1. It slows innovation cycles ; committee drag factor.
Yes that has always been a serious problem.
2. Lose competitive edge; giving away tech. Sun has given away RPC, NIS, RFS (NFS), and has contributed significantly to the expansion of the once useless POSIX API's (especially wrt to threading). This is an edge that they could have kept to differentiate themselves from HP/IBM/SGI etc.
No, most people in the Unix community believe just the opposite.
The Open Systems philosophy says interfaces are public, compete on implementation. Its descendant, the Open Source philosophy, says even implementations are public, compete on service and support. At the other end of the spectrum, Microsoft says "We 'listen to our customers' and are active in the industry, but we own everything." (Translation: "We're a monopoly so if you don't like it go f**k yourself.")
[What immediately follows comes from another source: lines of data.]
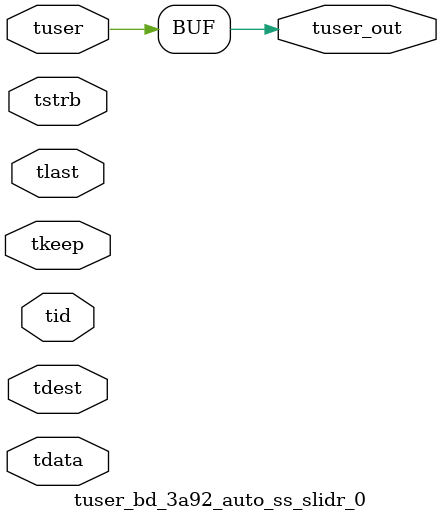
<source format=v>


`timescale 1ps/1ps

module tuser_bd_3a92_auto_ss_slidr_0 #
(
parameter C_S_AXIS_TUSER_WIDTH = 1,
parameter C_S_AXIS_TDATA_WIDTH = 32,
parameter C_S_AXIS_TID_WIDTH   = 0,
parameter C_S_AXIS_TDEST_WIDTH = 0,
parameter C_M_AXIS_TUSER_WIDTH = 1
)
(
input  [(C_S_AXIS_TUSER_WIDTH == 0 ? 1 : C_S_AXIS_TUSER_WIDTH)-1:0     ] tuser,
input  [(C_S_AXIS_TDATA_WIDTH == 0 ? 1 : C_S_AXIS_TDATA_WIDTH)-1:0     ] tdata,
input  [(C_S_AXIS_TID_WIDTH   == 0 ? 1 : C_S_AXIS_TID_WIDTH)-1:0       ] tid,
input  [(C_S_AXIS_TDEST_WIDTH == 0 ? 1 : C_S_AXIS_TDEST_WIDTH)-1:0     ] tdest,
input  [(C_S_AXIS_TDATA_WIDTH/8)-1:0 ] tkeep,
input  [(C_S_AXIS_TDATA_WIDTH/8)-1:0 ] tstrb,
input                                                                    tlast,
output [C_M_AXIS_TUSER_WIDTH-1:0] tuser_out
);

assign tuser_out = {tuser[0:0]};

endmodule


</source>
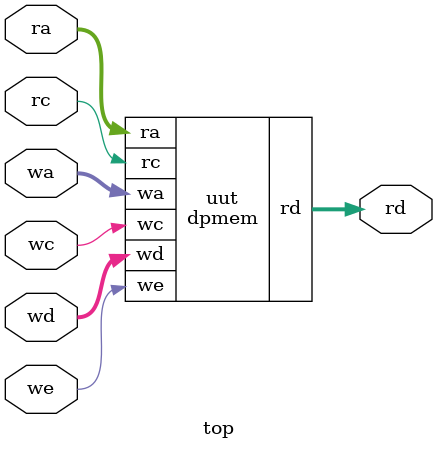
<source format=sv>
module dpmem (
	input            rc,
	input      [3:0] ra,
	output reg [3:0] rd,

	input            wc,
	input            we,
	input      [3:0] wa,
	input      [3:0] wd
);
	reg [3:0] mem [0:15];

	always @(posedge rc) begin
		rd <= mem[ra];
	end

	always @(posedge wc) begin
		if (we) mem[wa] <= wd;
	end
endmodule

module top (
	input            rc,
	input      [3:0] ra,
	output     [3:0] rd,

	input            wc,
	input            we,
	input      [3:0] wa,
	input      [3:0] wd
);
	dpmem uut (
		.rc(rc),
		.ra(ra),
		.rd(rd),
		.wc(wc),
		.we(we),
		.wa(wa),
		.wd(wd)
	);

	reg shadow_valid = 0;
	reg [3:0] shadow_data;
	(* anyconst *) reg [3:0] shadow_addr;

	reg init = 1;
	(* gclk *) reg gclk;

	always @(posedge gclk) begin
		assume ($stable(rc) || $stable(wc));

		if (!init) begin
			if ($rose(rc) && shadow_valid && shadow_addr == $past(ra)) begin
				assert (shadow_data == rd);
			end

			if ($rose(wc) && $past(we) && shadow_addr == $past(wa)) begin
				shadow_data <= $past(wd);
				shadow_valid <= 1;
			end
		end

		init <= 0;
	end
endmodule

</source>
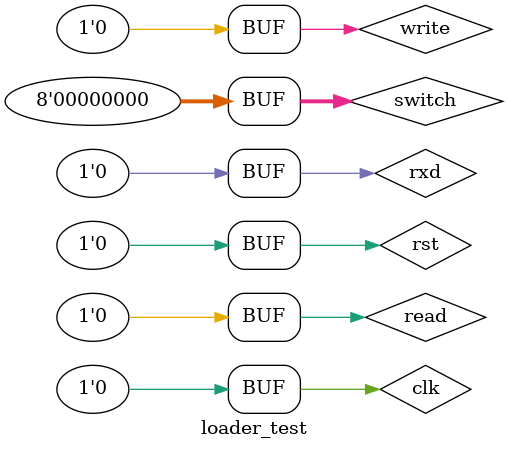
<source format=v>
`timescale 1ns / 1ps


module loader_test;

	// Inputs
	reg [7:0] switch;
	reg write;
	reg read;
	reg clk;
	reg rst;
	reg rxd;

	// Outputs
	wire [7:0] LED_out;
	wire [5:0] LED_ctrl;
	wire [18:0] addr2sram;
	wire cs;
	wire we;
	wire oe;
	wire ub;
	wire lb;
	wire enable;

	// Bidirs
	wire [15:0] data_sram;

	// Instantiate the Unit Under Test (UUT)
	SRAM_loader uut (
		.switch(switch), 
		.LED_out(LED_out), 
		.LED_ctrl(LED_ctrl), 
		.write(write), 
		.read(read), 
		.clk(clk), 
		.data_sram(data_sram), 
		.addr2sram(addr2sram), 
		.cs(cs), 
		.we(we), 
		.oe(oe), 
		.ub(ub), 
		.lb(lb), 
		.rst(rst), 
		.rxd(rxd), 
		.enable(enable)
	);
	
	always begin
		clk = 1;
		#0.5;
		clk = 0;
		#0.5;
	end

	initial begin
		// Initialize Inputs
		switch = 0;
		write = 0;
		read = 0;
		clk = 0;
		rst = 0;
		rxd = 0;

		// Wait 100 ns for global reset to finish
		#100;
        
		// Add stimulus here

	end
      
endmodule


</source>
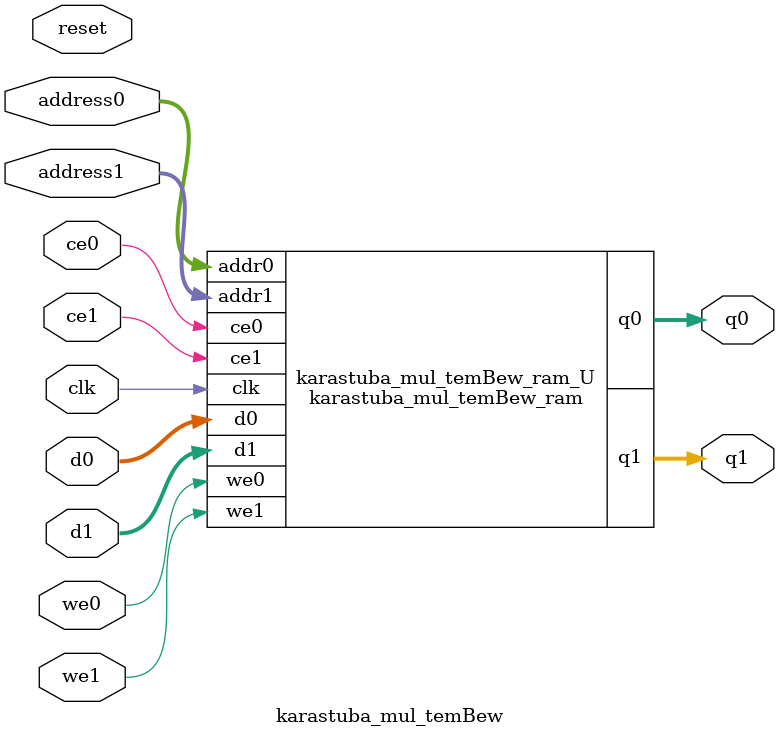
<source format=v>
`timescale 1 ns / 1 ps
module karastuba_mul_temBew_ram (addr0, ce0, d0, we0, q0, addr1, ce1, d1, we1, q1,  clk);

parameter DWIDTH = 32;
parameter AWIDTH = 5;
parameter MEM_SIZE = 32;

input[AWIDTH-1:0] addr0;
input ce0;
input[DWIDTH-1:0] d0;
input we0;
output reg[DWIDTH-1:0] q0;
input[AWIDTH-1:0] addr1;
input ce1;
input[DWIDTH-1:0] d1;
input we1;
output reg[DWIDTH-1:0] q1;
input clk;

(* ram_style = "block" *)reg [DWIDTH-1:0] ram[0:MEM_SIZE-1];




always @(posedge clk)  
begin 
    if (ce0) begin
        if (we0) 
            ram[addr0] <= d0; 
        q0 <= ram[addr0];
    end
end


always @(posedge clk)  
begin 
    if (ce1) begin
        if (we1) 
            ram[addr1] <= d1; 
        q1 <= ram[addr1];
    end
end


endmodule

`timescale 1 ns / 1 ps
module karastuba_mul_temBew(
    reset,
    clk,
    address0,
    ce0,
    we0,
    d0,
    q0,
    address1,
    ce1,
    we1,
    d1,
    q1);

parameter DataWidth = 32'd32;
parameter AddressRange = 32'd32;
parameter AddressWidth = 32'd5;
input reset;
input clk;
input[AddressWidth - 1:0] address0;
input ce0;
input we0;
input[DataWidth - 1:0] d0;
output[DataWidth - 1:0] q0;
input[AddressWidth - 1:0] address1;
input ce1;
input we1;
input[DataWidth - 1:0] d1;
output[DataWidth - 1:0] q1;



karastuba_mul_temBew_ram karastuba_mul_temBew_ram_U(
    .clk( clk ),
    .addr0( address0 ),
    .ce0( ce0 ),
    .we0( we0 ),
    .d0( d0 ),
    .q0( q0 ),
    .addr1( address1 ),
    .ce1( ce1 ),
    .we1( we1 ),
    .d1( d1 ),
    .q1( q1 ));

endmodule


</source>
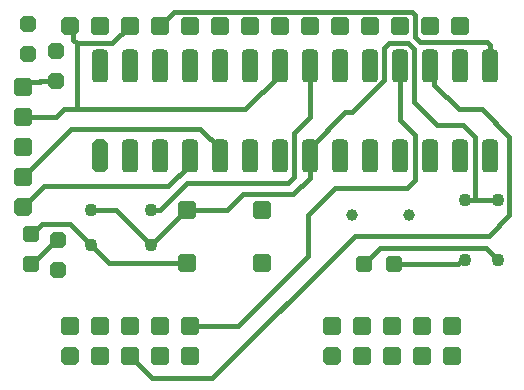
<source format=gbr>
G04*
G04 #@! TF.GenerationSoftware,Altium Limited,Altium Designer,21.2.2 (38)*
G04*
G04 Layer_Physical_Order=2*
G04 Layer_Color=16711680*
%FSLAX44Y44*%
%MOMM*%
G71*
G04*
G04 #@! TF.SameCoordinates,11E53DB6-EA1C-46B5-B3C1-A0E245133AF0*
G04*
G04*
G04 #@! TF.FilePolarity,Positive*
G04*
G01*
G75*
G04:AMPARAMS|DCode=16|XSize=1.6002mm|YSize=1.6002mm|CornerRadius=0.4001mm|HoleSize=0mm|Usage=FLASHONLY|Rotation=0.000|XOffset=0mm|YOffset=0mm|HoleType=Round|Shape=RoundedRectangle|*
%AMROUNDEDRECTD16*
21,1,1.6002,0.8001,0,0,0.0*
21,1,0.8001,1.6002,0,0,0.0*
1,1,0.8001,0.4001,-0.4001*
1,1,0.8001,-0.4001,-0.4001*
1,1,0.8001,-0.4001,0.4001*
1,1,0.8001,0.4001,0.4001*
%
%ADD16ROUNDEDRECTD16*%
G04:AMPARAMS|DCode=17|XSize=1.6002mm|YSize=1.6002mm|CornerRadius=0mm|HoleSize=0mm|Usage=FLASHONLY|Rotation=0.000|XOffset=0mm|YOffset=0mm|HoleType=Round|Shape=Octagon|*
%AMOCTAGOND17*
4,1,8,0.8001,-0.4001,0.8001,0.4001,0.4001,0.8001,-0.4001,0.8001,-0.8001,0.4001,-0.8001,-0.4001,-0.4001,-0.8001,0.4001,-0.8001,0.8001,-0.4001,0.0*
%
%ADD17OCTAGOND17*%

G04:AMPARAMS|DCode=18|XSize=1.4mm|YSize=1.4mm|CornerRadius=0mm|HoleSize=0mm|Usage=FLASHONLY|Rotation=270.000|XOffset=0mm|YOffset=0mm|HoleType=Round|Shape=Octagon|*
%AMOCTAGOND18*
4,1,8,-0.3500,-0.7000,0.3500,-0.7000,0.7000,-0.3500,0.7000,0.3500,0.3500,0.7000,-0.3500,0.7000,-0.7000,0.3500,-0.7000,-0.3500,-0.3500,-0.7000,0.0*
%
%ADD18OCTAGOND18*%

G04:AMPARAMS|DCode=19|XSize=1.4mm|YSize=1.4mm|CornerRadius=0.35mm|HoleSize=0mm|Usage=FLASHONLY|Rotation=0.000|XOffset=0mm|YOffset=0mm|HoleType=Round|Shape=RoundedRectangle|*
%AMROUNDEDRECTD19*
21,1,1.4000,0.7000,0,0,0.0*
21,1,0.7000,1.4000,0,0,0.0*
1,1,0.7000,0.3500,-0.3500*
1,1,0.7000,-0.3500,-0.3500*
1,1,0.7000,-0.3500,0.3500*
1,1,0.7000,0.3500,0.3500*
%
%ADD19ROUNDEDRECTD19*%
G04:AMPARAMS|DCode=20|XSize=1.397mm|YSize=2.794mm|CornerRadius=0mm|HoleSize=0mm|Usage=FLASHONLY|Rotation=0.000|XOffset=0mm|YOffset=0mm|HoleType=Round|Shape=Octagon|*
%AMOCTAGOND20*
4,1,8,-0.3493,1.3970,0.3493,1.3970,0.6985,1.0478,0.6985,-1.0478,0.3493,-1.3970,-0.3493,-1.3970,-0.6985,-1.0478,-0.6985,1.0478,-0.3493,1.3970,0.0*
%
%ADD20OCTAGOND20*%

G04:AMPARAMS|DCode=21|XSize=1.397mm|YSize=2.794mm|CornerRadius=0.3493mm|HoleSize=0mm|Usage=FLASHONLY|Rotation=0.000|XOffset=0mm|YOffset=0mm|HoleType=Round|Shape=RoundedRectangle|*
%AMROUNDEDRECTD21*
21,1,1.3970,2.0955,0,0,0.0*
21,1,0.6985,2.7940,0,0,0.0*
1,1,0.6985,0.3493,-1.0478*
1,1,0.6985,-0.3493,-1.0478*
1,1,0.6985,-0.3493,1.0478*
1,1,0.6985,0.3493,1.0478*
%
%ADD21ROUNDEDRECTD21*%
G04:AMPARAMS|DCode=22|XSize=1.6002mm|YSize=1.6002mm|CornerRadius=0.4001mm|HoleSize=0mm|Usage=FLASHONLY|Rotation=90.000|XOffset=0mm|YOffset=0mm|HoleType=Round|Shape=RoundedRectangle|*
%AMROUNDEDRECTD22*
21,1,1.6002,0.8001,0,0,90.0*
21,1,0.8001,1.6002,0,0,90.0*
1,1,0.8001,0.4001,0.4001*
1,1,0.8001,0.4001,-0.4001*
1,1,0.8001,-0.4001,-0.4001*
1,1,0.8001,-0.4001,0.4001*
%
%ADD22ROUNDEDRECTD22*%
G04:AMPARAMS|DCode=23|XSize=1.6002mm|YSize=1.6002mm|CornerRadius=0mm|HoleSize=0mm|Usage=FLASHONLY|Rotation=90.000|XOffset=0mm|YOffset=0mm|HoleType=Round|Shape=Octagon|*
%AMOCTAGOND23*
4,1,8,0.4001,0.8001,-0.4001,0.8001,-0.8001,0.4001,-0.8001,-0.4001,-0.4001,-0.8001,0.4001,-0.8001,0.8001,-0.4001,0.8001,0.4001,0.4001,0.8001,0.0*
%
%ADD23OCTAGOND23*%

%ADD24C,1.1000*%
G04:AMPARAMS|DCode=25|XSize=1.6mm|YSize=1.6mm|CornerRadius=0.4mm|HoleSize=0mm|Usage=FLASHONLY|Rotation=90.000|XOffset=0mm|YOffset=0mm|HoleType=Round|Shape=RoundedRectangle|*
%AMROUNDEDRECTD25*
21,1,1.6000,0.8000,0,0,90.0*
21,1,0.8000,1.6000,0,0,90.0*
1,1,0.8000,0.4000,0.4000*
1,1,0.8000,0.4000,-0.4000*
1,1,0.8000,-0.4000,-0.4000*
1,1,0.8000,-0.4000,0.4000*
%
%ADD25ROUNDEDRECTD25*%
%ADD26C,1.0000*%
G04:AMPARAMS|DCode=27|XSize=1.4mm|YSize=1.4mm|CornerRadius=0.35mm|HoleSize=0mm|Usage=FLASHONLY|Rotation=90.000|XOffset=0mm|YOffset=0mm|HoleType=Round|Shape=RoundedRectangle|*
%AMROUNDEDRECTD27*
21,1,1.4000,0.7000,0,0,90.0*
21,1,0.7000,1.4000,0,0,90.0*
1,1,0.7000,0.3500,0.3500*
1,1,0.7000,0.3500,-0.3500*
1,1,0.7000,-0.3500,-0.3500*
1,1,0.7000,-0.3500,0.3500*
%
%ADD27ROUNDEDRECTD27*%
%ADD28C,0.4000*%
D16*
X368300Y311123D02*
D03*
X342900D02*
D03*
X317500D02*
D03*
X292100D02*
D03*
X266700D02*
D03*
X241300D02*
D03*
X215900D02*
D03*
X190500D02*
D03*
X165100D02*
D03*
X139700D02*
D03*
X114300D02*
D03*
X88900D02*
D03*
X63500D02*
D03*
X139700Y57150D02*
D03*
Y31750D02*
D03*
X114300Y57150D02*
D03*
Y31750D02*
D03*
X88900Y57150D02*
D03*
Y31750D02*
D03*
X63500Y57150D02*
D03*
Y31750D02*
D03*
X38100Y57150D02*
D03*
X361950D02*
D03*
Y31750D02*
D03*
X336550Y57150D02*
D03*
Y31750D02*
D03*
X311150Y57150D02*
D03*
Y31750D02*
D03*
X285750Y57150D02*
D03*
Y31750D02*
D03*
X260350Y57150D02*
D03*
D17*
X38100Y311123D02*
D03*
Y31750D02*
D03*
X260350D02*
D03*
D18*
X2540Y287020D02*
D03*
Y312420D02*
D03*
X26670Y289560D02*
D03*
Y264160D02*
D03*
X27940Y104140D02*
D03*
Y129540D02*
D03*
D19*
X312420Y109220D02*
D03*
X287020D02*
D03*
D20*
X63500Y200660D02*
D03*
D21*
X88900D02*
D03*
X114300D02*
D03*
X139700D02*
D03*
X165100D02*
D03*
X190500D02*
D03*
X215900D02*
D03*
X241300D02*
D03*
X266700D02*
D03*
X292100D02*
D03*
X317500D02*
D03*
X342900D02*
D03*
X368300D02*
D03*
X393700D02*
D03*
Y276860D02*
D03*
X368300D02*
D03*
X342900D02*
D03*
X317500D02*
D03*
X292100D02*
D03*
X266700D02*
D03*
X241300D02*
D03*
X215900D02*
D03*
X190500D02*
D03*
X165100D02*
D03*
X139700D02*
D03*
X114300D02*
D03*
X88900D02*
D03*
X63500D02*
D03*
D22*
X-1270Y259080D02*
D03*
Y233680D02*
D03*
Y208280D02*
D03*
Y182880D02*
D03*
D23*
Y157480D02*
D03*
D24*
X372655Y163830D02*
D03*
Y113030D02*
D03*
X400550Y164080D02*
D03*
Y113280D02*
D03*
X106680Y154940D02*
D03*
X55880D02*
D03*
Y125730D02*
D03*
X106680D02*
D03*
D25*
X200660Y110490D02*
D03*
Y154940D02*
D03*
X137160Y110490D02*
D03*
Y154940D02*
D03*
D26*
X276860Y151130D02*
D03*
X325120D02*
D03*
D27*
X5080Y109220D02*
D03*
Y134620D02*
D03*
D28*
X126176Y322999D02*
X327946D01*
X114300Y311123D02*
X126176Y322999D01*
X327946D02*
X330289Y320656D01*
Y301984D02*
Y320656D01*
X44344Y296363D02*
X74140D01*
X44344Y296256D02*
Y296363D01*
Y240362D02*
Y296256D01*
X41272Y299328D02*
X44344Y296256D01*
X38100Y311123D02*
X41272Y307951D01*
Y299328D02*
Y307951D01*
X44344Y240362D02*
X186387D01*
X33429D02*
X44344D01*
X324980Y296363D02*
X329766Y291578D01*
Y246814D02*
X349300Y227280D01*
X329766Y246814D02*
Y291578D01*
X308738Y296363D02*
X324980D01*
X335093Y297180D02*
X391357D01*
X330289Y301984D02*
X335093Y297180D01*
X159008Y12700D02*
X279455Y133147D01*
X393014D02*
X410456Y150588D01*
X279455Y133147D02*
X393014D01*
X287020Y109220D02*
X301257Y123457D01*
X390373D01*
X400550Y113280D01*
X312420Y109220D02*
X366951D01*
X370761Y113030D02*
X372655D01*
X366951Y109220D02*
X370761Y113030D01*
X-1270Y182880D02*
X39742Y223892D01*
X148853D02*
X165100Y207645D01*
X39742Y223892D02*
X148853D01*
X137499Y178233D02*
X223444D01*
X228518Y183307D02*
Y220820D01*
X223444Y178233D02*
X228518Y183307D01*
Y220820D02*
X241300Y233603D01*
X114575Y155309D02*
X137499Y178233D01*
X136525Y154940D02*
X171161D01*
X184894Y168673D02*
X227567D01*
X171161Y154940D02*
X184894Y168673D01*
X239633Y151031D02*
X262592Y173990D01*
X323473D02*
X330289Y180806D01*
X262592Y173990D02*
X323473D01*
X239633Y116206D02*
Y151031D01*
X139700Y57150D02*
X180577D01*
X239633Y116206D01*
X330289Y180806D02*
Y218598D01*
X317500Y231388D02*
X330289Y218598D01*
X410456Y150588D02*
Y217374D01*
X367968Y240362D02*
X387468D01*
X410456Y217374D01*
X304421Y265322D02*
Y292046D01*
X308738Y296363D01*
X276898Y237799D02*
X304421Y265322D01*
X107950Y12700D02*
X159008D01*
X88900Y31750D02*
X107950Y12700D01*
X5892Y134620D02*
X14790Y143518D01*
X38092D02*
X55880Y125730D01*
X14790Y143518D02*
X38092D01*
X55880Y125730D02*
X71120Y110490D01*
X5080Y134620D02*
X5892D01*
X107049Y155309D02*
X114575D01*
X106680Y154940D02*
X107049Y155309D01*
X12731Y233603D02*
X26670D01*
X74140Y296363D02*
X88900Y311123D01*
X26670Y233603D02*
X33429Y240362D01*
X186387D02*
X215900Y269875D01*
X391357Y297180D02*
X393700Y294837D01*
Y276860D02*
Y294837D01*
X346882Y261448D02*
X367968Y240362D01*
X349300Y227280D02*
X371388D01*
X381302Y165213D02*
Y217365D01*
X371388Y227280D02*
X381302Y217365D01*
X382561Y163955D02*
X400425D01*
X372780D02*
X382561D01*
X381302Y165213D02*
X382561Y163955D01*
X342900Y276860D02*
X346882Y272878D01*
Y261448D02*
Y272878D01*
X-1270Y157480D02*
X16887Y175637D01*
X-1270Y259080D02*
X3260Y263610D01*
X165100Y200660D02*
Y207645D01*
X5080Y109220D02*
X5892D01*
X107315Y125730D02*
X136525Y154940D01*
X227567Y168673D02*
X241300Y182407D01*
X271455Y237799D02*
X276898D01*
X241300Y207645D02*
X271455Y237799D01*
X241300Y182407D02*
Y207645D01*
X-1270Y233680D02*
X12731D01*
X106680Y125730D02*
X107315D01*
X26212Y129540D02*
X27940D01*
X13282Y264160D02*
X26670D01*
X317500Y231388D02*
Y276860D01*
X71120Y110490D02*
X137160D01*
X77470Y154940D02*
X106680Y125730D01*
X55880Y154940D02*
X77470D01*
X400425Y163955D02*
X400550Y164080D01*
X372655Y163830D02*
X372780Y163955D01*
X16887Y175637D02*
X121662D01*
X139700Y193675D02*
Y200660D01*
X121662Y175637D02*
X139700Y193675D01*
X241300Y233603D02*
Y276860D01*
X215900Y269875D02*
Y276860D01*
X3260Y263610D02*
X12731D01*
X13282Y264160D01*
X5892Y109220D02*
X26212Y129540D01*
M02*

</source>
One major reason, though far from the only reason, that Unix lost to Microsoft was that it never could un-fragment itself. Unix was too preoccupied with 'intellectual property', starting with the mad-dog lawyers at AT&T in the 1980's. It's not that anybody lost a competitive technology edge by sharing. It's that, for the first reason you cited, the Unix contingent shared too little too late so that software developers never had a single version to write to, and still don't today.
Frustration with this is one of the psychological underpinnings of Linux' popularity among Unix people. The joke is that Linux, as it grows, may face the same kind of problems.